Living in New York means I’m often caught up in traffic. I often fantasize about getting out of the car and swinging a sledgehammer through the front window of the car ahead that’s blocking the intersection. Either people think they can get across the intersection when they can’t, or they simply don’t care whether they can get across or not. Either way, the result is gridlock.

I looked up the meaning of “gridlock” in Mirriam-Webster and it said “a condition where you can’t get your waffle iron open,” which wasn’t anything like what I was expecting it to say. Then I realized I was looking at “griddle-locked,” which is apparently most often observed after shopping at Kmart. “Gridlock,” on the other hand, is “a traffic jam in which a grid of intersecting streets is so completely congested that no vehicular movement is possible” which is pretty much exactly what I’m trying to describe.

In England, where I’m from, we don’t have gridlock. We have roundabouts.

What Webster’s doesn’t mention is that gridlock is often accompanied by the feeling of wanting a sledgehammer to smash car windows with. Neither does it mention the sound of horns, which is the sound most often identified with traffic jams. I was in just such a situation recently.

this is almost exactly the kind I imagine. Also a song by Peter Gabriel.

I have more than one sledgehammer fantasy.

In the first I walk confidently toward the car that’s blocking me, the sledgehammer hanging easily by my side, and proceed to swing it double-fisted through the front window of the car blocking my path. The driver, suitably scared out of his wits, remains in his car covered in shards of glass, while I stroll nonchalantly back to my car, climb in and drive away.

Onlookers watch in awe. They’re scared and with good reason. You’d have to be deranged to do something like this. I am deranged, but I’m also still in control. That the car in front is still preventing me from driving away doesn’t play into this fantasy. I couldn’t very well get back in the car and then just sit there looking out the window.

In the second and arguably more realistic version of this fantasy, the guy whose window I smash gets out of his car and comes after me – and this is way more likely because (a) this is New York, and (b) I am not particularly threatening looking. Justifiably, I think, he beats the crap out of me.

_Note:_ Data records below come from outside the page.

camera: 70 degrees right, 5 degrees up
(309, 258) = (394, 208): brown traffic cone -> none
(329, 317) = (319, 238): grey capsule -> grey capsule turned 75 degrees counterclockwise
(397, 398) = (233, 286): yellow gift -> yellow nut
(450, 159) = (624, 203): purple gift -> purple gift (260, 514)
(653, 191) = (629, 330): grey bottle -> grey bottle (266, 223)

A variation to this second scenario is that I somehow get the sledgehammer stuck, or I attack a car equipped with aggression-proof glass and the sledgehammer bounces back off the window and I can hardly hold onto it because I was expecting it to go through the window and now it’s swinging in the opposite direction and practically hitting me in the head and pulling me off my feet. In the meantime, the guy in the car I was trying to whack gets out and beats the shit out of me again.

Remember that none of this is actually happening. What is happening is I’m sitting in stopped traffic half listening to NPR imagining what I could be doing if I were only slightly less inhibited, and actually kept a sledgehammer with me in the car.

There’s a third scenario.

The driver behind me gets out of his car and shoots the guy blocking the intersection. I’d like to think that I’d rush from the car and wrestle the gun away from the shooter and wind up on the nightly news talking about how I didn’t think, I just reacted, and that it was really nothing, and please if it’s perfectly alright with everyone I’d like to go home now.

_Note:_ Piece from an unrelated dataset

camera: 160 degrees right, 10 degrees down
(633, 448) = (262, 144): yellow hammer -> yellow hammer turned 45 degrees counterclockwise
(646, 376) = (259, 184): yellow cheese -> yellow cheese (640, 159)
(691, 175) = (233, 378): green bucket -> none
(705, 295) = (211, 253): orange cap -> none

Of all the fantasies I’m having in this traffic jam, this is the most fantastic.

I’m a coward. In a real shooting situation I’m far more likely to hide down below the dashboard and hope that everything just goes away. I’d feign death. I’d do the same in a war, too. I’d pretend to be dead immediately, even before I left the house.

I might run. But then what if the gunman runs, too? He’s just shot someone for blocking an intersection. It’s not unreasonable to think that he might make a run for it. In fact, isn’t it the most likely thing? It’s what I’d do if I’d just shot someone.

Admittedly, I may not be the best judge of what action to take after murdering someone. Up until now my most criminal adventure was stealing a handful of candy from the corner store at about ten years old when the shopkeeper turned his back on me.

What if the shooter and I find ourselves running in the same direction? He might think I was some kind of vigilante coming after him, a Charles Bronson-type figure, but skinnier and generally less impressive, and I’d have to explain that he’s wrong about this, that in fact I was trying to get away from him and that it’s simply blind chance that we’re now running in the same direction and that he has absolutely nothing to fear from me, which is probably an unnecessary thing for me to point out, as one look and I’m sure he would have already got that figured. Aside from anything else, this would be an awful lot to explain while running breathlessly from the scene of a crime.

I sometimes imagine I’m the shooter. This is why someone like me should not be legally able to acquire a gun. Sometimes I think about getting one, and it’s at this moment I realize how crazy the gun laws are in this country. To be clear, I’m aware they’re crazy one hundred percent of the time, but when you take the step of actually making calls to find out how you can own a gun, and you discover that not only is it entirely possible but it’s not even that difficult, then the idea of gun ownership takes on a whole new level of craziness.

There’s only one reason I want a gun and that’s because I want to use it. Why else would I buy one? Am I in the habit of buying things I have no intention of using?

I’m not. It’s why I should never be allowed to buy a gun. It’s why most of all the rest of us shouldn’t be allowed to, either.